Thank you for your feedback and support. We decided to focus on reducing administrative and content errors because those have proven to be very difficult problems for us (HRPP) to solve on our own, and improvement in these areas would have a very positive and tangible impact on reducing effort for researchers, HRPP staff and IRB members. HRPP is currently undergoing a separate analysis of our business process, and we continue to look for additional ways to reduce the number of submissions.

This application addresses a very important issue, and in general the approach appears very sound.  However, there is a lack of detail concerning the specific methods used to determine outcomes, such as "comparing the initial return rate among 100 applications that use the new interventions compared with 100 applications that are submitted "  and"

  1. A decrease in the proportion of applications with administrative errors to <20%
  2. A 20% decrease in the proportion of applications returned for content errors
  3. A decrease in the total time for CHR approval to <43 days

I suggest that the applicant include a statistician in the application in order to

1) develop a statistical approach to determining outcomes  and

2) to explore use of a data mining or machine learning approach towards identifying features in applications which take longer  times for review.

We appreciate this feedback about the lack of detail in our statistical plan. To address this critique, we have edited the proposal to include further detail of the multivariable models we wil use for analysis as well as the approach to measuring the "metrics of success" that this reviewer outlines as #1-3.

The PI of this study has advanced training in biostatistics and a masters degree in clinical research. She has completed many studies with similar statistical approaches that we plan to utilize in this proposal without the support of a biostatistician. Therefore, we believe we will be able to complete the analysis without additional staff support from a biostatistician.

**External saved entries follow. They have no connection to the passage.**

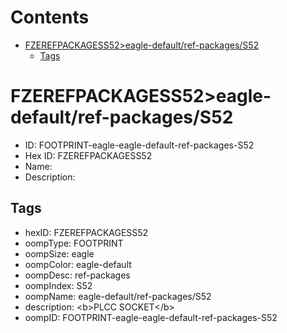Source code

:



Contents
========

* [FZEREFPACKAGESS52>eagle-default/ref-packages/S52](#fzerefpackagess52eagle-defaultref-packagess52)
	* [Tags](#tags)

# FZEREFPACKAGESS52>eagle-default/ref-packages/S52

- ID: FOOTPRINT-eagle-eagle-default-ref-packages-S52
- Hex ID: FZEREFPACKAGESS52
- Name: 
- Description: 

## Tags

- hexID: FZEREFPACKAGESS52
- oompType: FOOTPRINT
- oompSize: eagle
- oompColor: eagle-default
- oompDesc: ref-packages
- oompIndex: S52
- oompName: eagle-default/ref-packages/S52
- description: &lt;b&gt;PLCC SOCKET&lt;/b&gt;
- oompID: FOOTPRINT-eagle-eagle-default-ref-packages-S52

This is a great idea, and it would be beneficial for improving turn-around times for Expedited applications as well. 


You might consider using an A/B testing tool such as Google Website Optimizer or Optimizely to assess any changes to the iMedRIS interface. These tools make it very simple to run randomized, controlled web experiments. For example, to test an intervention to address the completion/attachment problem, you could setup an experiment where one third of users (or applications) use the current 'sign-off' page, one third see relevant warning messages before signing off, and one third use a generic, required checklist. The tools would randomize people or applications to the different versions and output a list of which users/applications received which version. Then you could use this list to analyze the various outcomes of interest across different versions. If you have enough volume, you can create multivariate experiments as well. 


Can you give more detail about the Content Score? Would this be some sort of automated keyword algorithm screening before the application reaches the analysts? If the Content Score were not automated, I'm not sure how it would save time. Analysts already return applications that are not sufficiently detailed. If an application passes analyst screening, the requests for more detail come from the full committee. That said, having links to high quality responses would be enormously helpful.